Journal of Psychopharmacology
January 1, 2026
Petr Scholle, Štěpán Wenke, Tereza Nekovářová et al.
1 citation
Under psilocybin, healthy volunteers perceived time as moving more slowly and their temporal precision decreased, particularly for intervals longer than 2 seconds. In a double-blinded placebo-controlled study with 24 participants, the bisection point shifted rightward, indicating subjective time slowing, and the just noticeable difference increased, reflecting reduced accuracy. These changes were captured both by performance on the Temporal Bisection Task and by self-report scales. The findings suggest psilocybin disrupts cognitive functions such as working memory and attention, altering time perception through serotonergic system involvement.

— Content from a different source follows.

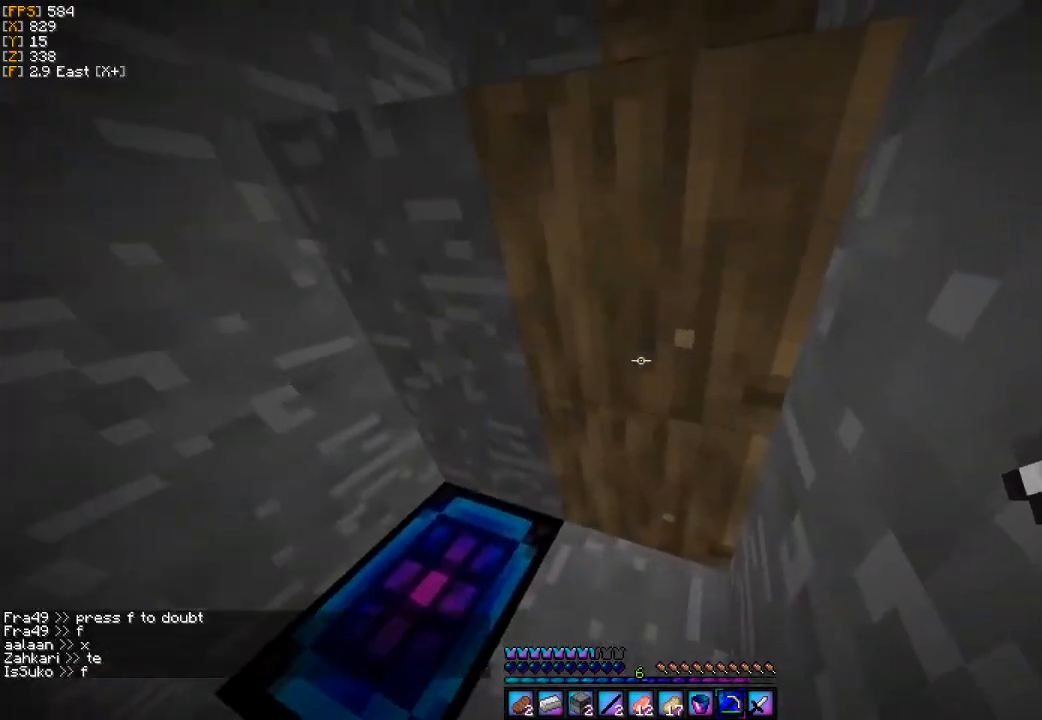
{"keys": ["d"], "mouse": [], "events": [[67, "w", "down"], [200, "d", "down"], [500, "w", "up"]]}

The international journal of neuropsychopharmacology
August 1, 2025
Klára Šíchová, Barbara Mallarino, Lucie Janečková et al.
1 citation
Hexahydrocannabinol (HHC), a new psychoactive substance used as a legal alternative to ∆9-tetrahydrocannabinol, crosses the blood-brain barrier, exhibits mild toxicity, and induces behavioral effects similar to tetrahydrocannabinol in male Wistar rats. A 1:1 mixture of (9R)-HHC and (9S)-HHC was given at doses of 1, 5, and 10 mg/kg. Two hours after the highest dose, peak concentrations appeared in blood and brain tissue. The OECD 423 test classified HHC as Category 4, with an estimated lethal dose of 1000 mg/kg. Compared to controls, 10 mg/kg HHC reduced movement, increased anxiety, and impaired sensory processing, highlighting dose-dependent anxiogenic properties and impact on information processing.

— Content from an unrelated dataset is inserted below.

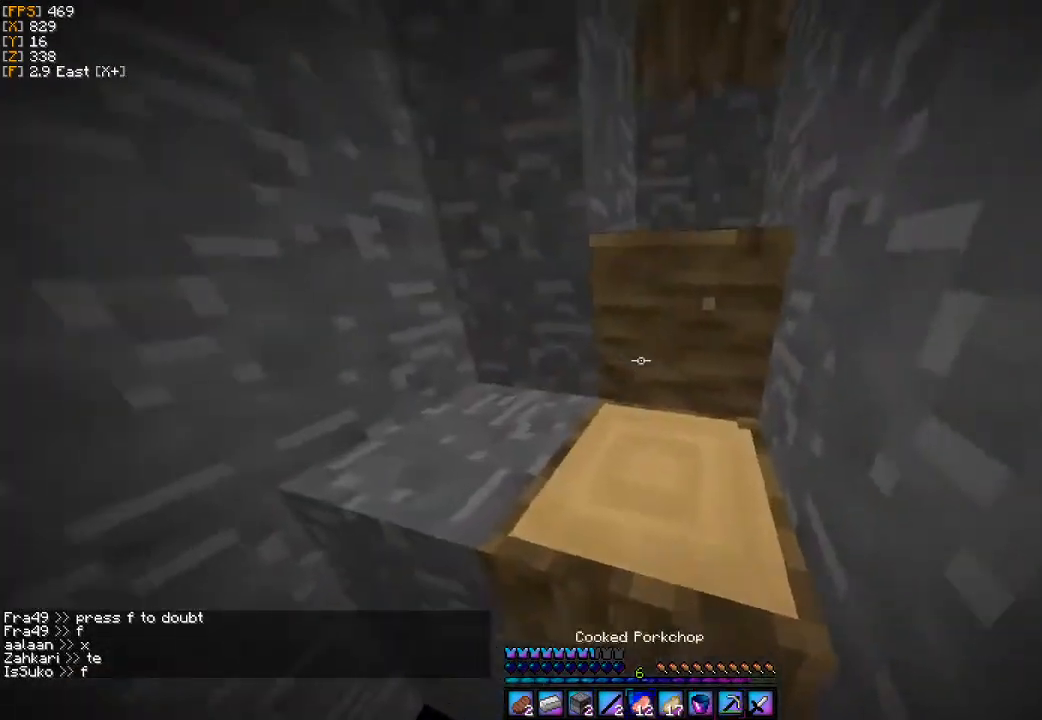
{"keys": [], "mouse": [], "events": [[100, "d", "up"]]}
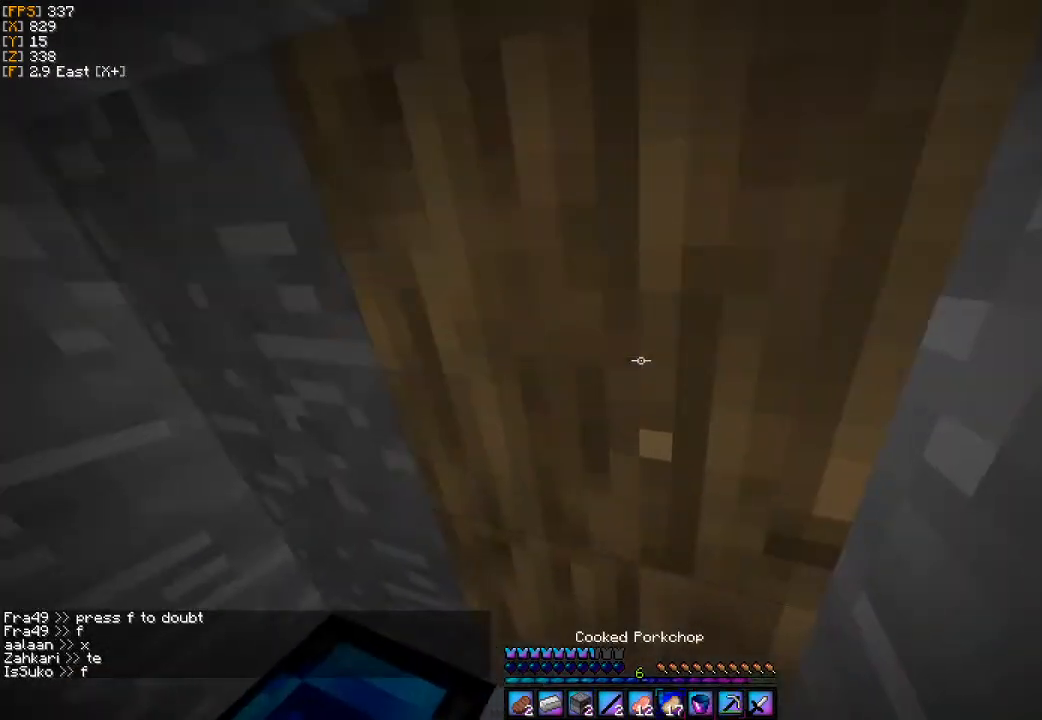
{"keys": [], "mouse": [], "events": []}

Progress in neuro-psychopharmacology & biological psychiatry
July 5, 2025
Hynek Danda, Kristýna Mazochová, Klára Šíchová et al.
1 citation
Baeocystin, a compound found in psychoactive mushrooms, has minimal to no behavioral effects in rats, likely because it poorly crosses the blood-brain barrier. After subcutaneous doses of 1.25 or 5 mg/kg, baeocystin and its metabolite norpsilocin showed very limited brain penetration. Consistent with this, the compound had no significant effects on locomotor activity, exploratory behavior, anxiety-like responses, or sensorimotor gating in Wistar rats. The findings suggest baeocystin's negligible neurobiological and psychedelic activity is due to its poor permeability across the blood-brain barrier.